### List of tasks
1) Decide whether each statement agrees with the exoskeleton article: (a) The ExoMotus 2 exoskeleton will be customized with a Flinders University sensor and controller. (b) The MRFF grant project will run for five years. (c) Fourier Intelligence is based in Singapore. Answer yes or no for each, quoting the words of the article that decide it.
2) Transcribe everything in the exoskeleton article from "Senior lecturer Dr" down to "and Taya Hamilton.".

### Given text
[Start of Attachment]
Exoskeleton for stroke study

College of Science and Engineering researchers Dr Robbie Trott and Dr David Hobbs with the Fourier device.

An innovative assistive technology exoskeleton device has arrived at Flinders at Tonsley, where College of Science and Engineering biomedical researchers will put it to the test ahead of clinical trials in Adelaide.

Following the recent signing of a Memorandum of Understanding (MoU) with Fourier Intelligence, the ExoMotus 2 exoskeleton will be customised with a Flinders University sensor and controller to enhance the device’s ability to be an effective in robotic gait rehabilitation for people who have suffered a stroke.

“People after stroke often have problems walking due to weakness and poor coordination. To recovery, they need to intensively practice the things they find difficult,” says Flinders University researcher Dr David Hobbs.

“This rehabilitation is complex when walking itself is extremely unsafe or needs a lot of help.

“Our technology and the exoskeleton system will allow people to practice walking with less reliance on other people.

“We need to test this for safety and acceptability first with our strike survivor partners.”

The partnership, with Singapore-based Fourier, the University of South Australia and Royal Adelaide Hospital through a new Medical Research Future Fund grant, will expose many undergraduate and postgraduate students to the latest technology before entering the workforce.

The MRFF grant project, entitled “The feasibility and potential of a novel robotic gait bioprosthesis for people with severe gait impairment poststroke”, will continue for three years.

Senior lecturer Dr Hobbs, with Flinders University research fellow Dr Robbie Trott from the Australian Industrial Transformation Institute at the Tonsley Innovation District, say rehabilitation engineering and assistive technologies will form a big part of rehabilitation and biomedical engineering in the future.

The latest Flinders MoU agreement was signed and witnessed online by the University’s Professor Karen Reynolds, Dr Hobbs and Simon Brennan with Fourier Intelligence representatives Zen Koh, Owen Teow and Taya Hamilton.

Fourier Co-Founder and Global CEO Mr Koh says: “Our partnership helps us grow in possibilities towards collaborating in meaningful technologies, clinical protocols and clinical usage, which is very close to our hearts. By joining forces, we aim to achieve what is most vital, making technologies more accessible to those who require it.”
[End of Attachment]
### Data
[Start of Attachment]
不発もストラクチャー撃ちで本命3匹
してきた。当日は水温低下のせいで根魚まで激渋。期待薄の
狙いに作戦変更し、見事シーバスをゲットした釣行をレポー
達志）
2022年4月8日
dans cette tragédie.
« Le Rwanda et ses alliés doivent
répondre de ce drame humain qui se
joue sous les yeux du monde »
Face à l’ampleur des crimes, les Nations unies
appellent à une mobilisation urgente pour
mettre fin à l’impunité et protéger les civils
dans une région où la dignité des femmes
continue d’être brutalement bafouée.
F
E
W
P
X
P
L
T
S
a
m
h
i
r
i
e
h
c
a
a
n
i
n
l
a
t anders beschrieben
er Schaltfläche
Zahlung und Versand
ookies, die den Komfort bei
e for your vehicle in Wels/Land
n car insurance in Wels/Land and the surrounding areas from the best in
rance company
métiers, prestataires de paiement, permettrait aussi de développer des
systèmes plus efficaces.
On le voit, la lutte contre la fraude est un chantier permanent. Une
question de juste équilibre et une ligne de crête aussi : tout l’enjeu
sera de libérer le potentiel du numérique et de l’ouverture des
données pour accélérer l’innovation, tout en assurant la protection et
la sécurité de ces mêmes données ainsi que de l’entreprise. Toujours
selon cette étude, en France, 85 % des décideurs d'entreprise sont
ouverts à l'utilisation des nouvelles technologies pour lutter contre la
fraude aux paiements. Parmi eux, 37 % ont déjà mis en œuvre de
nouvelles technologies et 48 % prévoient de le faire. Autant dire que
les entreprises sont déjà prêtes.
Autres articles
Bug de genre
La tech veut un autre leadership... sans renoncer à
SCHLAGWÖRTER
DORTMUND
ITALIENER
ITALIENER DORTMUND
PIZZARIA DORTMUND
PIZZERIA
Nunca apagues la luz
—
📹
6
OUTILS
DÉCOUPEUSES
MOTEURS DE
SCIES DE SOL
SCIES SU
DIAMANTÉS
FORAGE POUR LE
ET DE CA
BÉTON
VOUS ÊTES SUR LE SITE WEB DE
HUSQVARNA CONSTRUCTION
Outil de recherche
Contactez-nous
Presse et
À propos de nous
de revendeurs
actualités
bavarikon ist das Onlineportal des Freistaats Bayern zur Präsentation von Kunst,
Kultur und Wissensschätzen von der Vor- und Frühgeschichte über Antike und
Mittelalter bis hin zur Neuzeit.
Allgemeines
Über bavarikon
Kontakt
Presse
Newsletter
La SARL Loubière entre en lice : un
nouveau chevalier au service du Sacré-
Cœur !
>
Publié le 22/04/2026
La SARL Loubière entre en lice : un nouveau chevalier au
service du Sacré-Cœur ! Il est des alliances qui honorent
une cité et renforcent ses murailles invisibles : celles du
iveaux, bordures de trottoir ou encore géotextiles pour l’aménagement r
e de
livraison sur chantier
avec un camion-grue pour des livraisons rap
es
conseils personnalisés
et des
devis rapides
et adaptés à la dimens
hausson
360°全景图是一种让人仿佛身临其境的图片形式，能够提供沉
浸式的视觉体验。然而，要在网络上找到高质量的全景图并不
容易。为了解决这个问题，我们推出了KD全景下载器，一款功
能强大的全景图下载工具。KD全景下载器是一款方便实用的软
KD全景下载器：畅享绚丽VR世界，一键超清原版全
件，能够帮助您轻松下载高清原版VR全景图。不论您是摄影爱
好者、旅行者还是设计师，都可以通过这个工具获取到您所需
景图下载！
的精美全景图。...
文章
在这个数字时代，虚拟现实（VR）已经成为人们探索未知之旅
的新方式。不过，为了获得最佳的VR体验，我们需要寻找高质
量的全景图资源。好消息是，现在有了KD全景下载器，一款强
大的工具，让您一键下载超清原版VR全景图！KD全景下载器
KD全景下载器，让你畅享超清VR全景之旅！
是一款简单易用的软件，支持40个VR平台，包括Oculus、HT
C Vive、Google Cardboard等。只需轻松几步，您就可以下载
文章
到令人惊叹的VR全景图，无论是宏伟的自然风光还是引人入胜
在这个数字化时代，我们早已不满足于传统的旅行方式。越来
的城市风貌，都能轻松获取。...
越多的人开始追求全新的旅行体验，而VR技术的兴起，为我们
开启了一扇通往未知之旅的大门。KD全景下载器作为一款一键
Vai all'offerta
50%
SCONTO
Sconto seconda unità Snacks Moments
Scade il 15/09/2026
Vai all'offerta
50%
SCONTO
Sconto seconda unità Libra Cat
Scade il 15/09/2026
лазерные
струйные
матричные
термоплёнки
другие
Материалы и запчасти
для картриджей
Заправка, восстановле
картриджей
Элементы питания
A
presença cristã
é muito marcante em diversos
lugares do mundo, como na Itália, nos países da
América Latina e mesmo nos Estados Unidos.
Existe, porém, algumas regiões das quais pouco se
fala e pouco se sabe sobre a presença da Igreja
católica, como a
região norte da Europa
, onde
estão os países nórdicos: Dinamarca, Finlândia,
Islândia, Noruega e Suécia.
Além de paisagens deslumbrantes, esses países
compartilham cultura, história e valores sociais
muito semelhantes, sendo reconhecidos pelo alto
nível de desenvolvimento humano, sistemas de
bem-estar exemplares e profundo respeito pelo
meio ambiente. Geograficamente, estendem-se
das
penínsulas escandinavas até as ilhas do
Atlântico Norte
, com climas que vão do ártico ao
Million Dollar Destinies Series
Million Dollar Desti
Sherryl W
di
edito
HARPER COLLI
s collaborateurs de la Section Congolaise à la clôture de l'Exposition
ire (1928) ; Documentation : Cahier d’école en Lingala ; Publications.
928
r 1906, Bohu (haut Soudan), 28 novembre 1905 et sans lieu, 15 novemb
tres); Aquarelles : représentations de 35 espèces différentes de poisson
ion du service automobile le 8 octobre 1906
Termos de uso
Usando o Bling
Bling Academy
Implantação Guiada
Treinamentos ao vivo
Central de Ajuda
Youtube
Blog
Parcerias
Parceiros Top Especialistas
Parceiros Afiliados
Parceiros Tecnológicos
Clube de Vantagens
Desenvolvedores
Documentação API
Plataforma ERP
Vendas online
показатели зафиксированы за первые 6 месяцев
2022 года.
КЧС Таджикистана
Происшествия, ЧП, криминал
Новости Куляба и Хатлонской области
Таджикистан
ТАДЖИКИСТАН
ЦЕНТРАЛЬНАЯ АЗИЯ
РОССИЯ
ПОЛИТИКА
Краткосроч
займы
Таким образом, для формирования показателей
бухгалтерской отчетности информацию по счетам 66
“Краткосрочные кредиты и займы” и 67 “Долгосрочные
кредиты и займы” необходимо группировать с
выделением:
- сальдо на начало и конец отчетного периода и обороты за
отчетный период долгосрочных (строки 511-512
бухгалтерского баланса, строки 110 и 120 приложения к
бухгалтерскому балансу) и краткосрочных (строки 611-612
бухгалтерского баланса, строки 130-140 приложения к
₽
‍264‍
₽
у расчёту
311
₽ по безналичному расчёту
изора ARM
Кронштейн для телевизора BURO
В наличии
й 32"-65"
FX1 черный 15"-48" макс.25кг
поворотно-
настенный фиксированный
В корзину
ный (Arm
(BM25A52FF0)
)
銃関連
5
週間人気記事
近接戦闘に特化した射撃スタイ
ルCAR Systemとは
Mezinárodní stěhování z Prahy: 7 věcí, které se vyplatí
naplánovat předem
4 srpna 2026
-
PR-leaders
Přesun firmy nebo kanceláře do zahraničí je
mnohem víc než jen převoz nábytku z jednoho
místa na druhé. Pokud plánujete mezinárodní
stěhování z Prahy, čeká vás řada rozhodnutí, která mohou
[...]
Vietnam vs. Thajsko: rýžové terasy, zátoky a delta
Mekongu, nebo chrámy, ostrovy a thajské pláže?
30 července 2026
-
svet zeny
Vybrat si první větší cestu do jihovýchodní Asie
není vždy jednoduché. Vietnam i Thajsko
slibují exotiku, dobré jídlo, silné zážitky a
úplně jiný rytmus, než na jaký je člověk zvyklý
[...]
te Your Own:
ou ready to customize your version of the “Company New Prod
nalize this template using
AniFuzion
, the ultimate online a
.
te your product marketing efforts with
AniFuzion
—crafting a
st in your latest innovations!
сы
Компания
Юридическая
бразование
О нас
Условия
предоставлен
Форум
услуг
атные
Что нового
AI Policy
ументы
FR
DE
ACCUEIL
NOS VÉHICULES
[End of Attachment]
### Results
1)
(a) Yes: "the ExoMotus 2 exoskeleton will be customised with a Flinders University sensor and controller"
(b) No: "will continue for three years"
(c) Yes: "Singapore-based Fourier"

2)
Senior lecturer Dr Hobbs, with Flinders University research fellow Dr Robbie Trott from the Australian Industrial Transformation Institute at the Tonsley Innovation District, say rehabilitation engineering and assistive technologies will form a big part of rehabilitation and biomedical engineering in the future.

The latest Flinders MoU agreement was signed and witnessed online by the University’s Professor Karen Reynolds, Dr Hobbs and Simon Brennan with Fourier Intelligence representatives Zen Koh, Owen Teow and Taya Hamilton.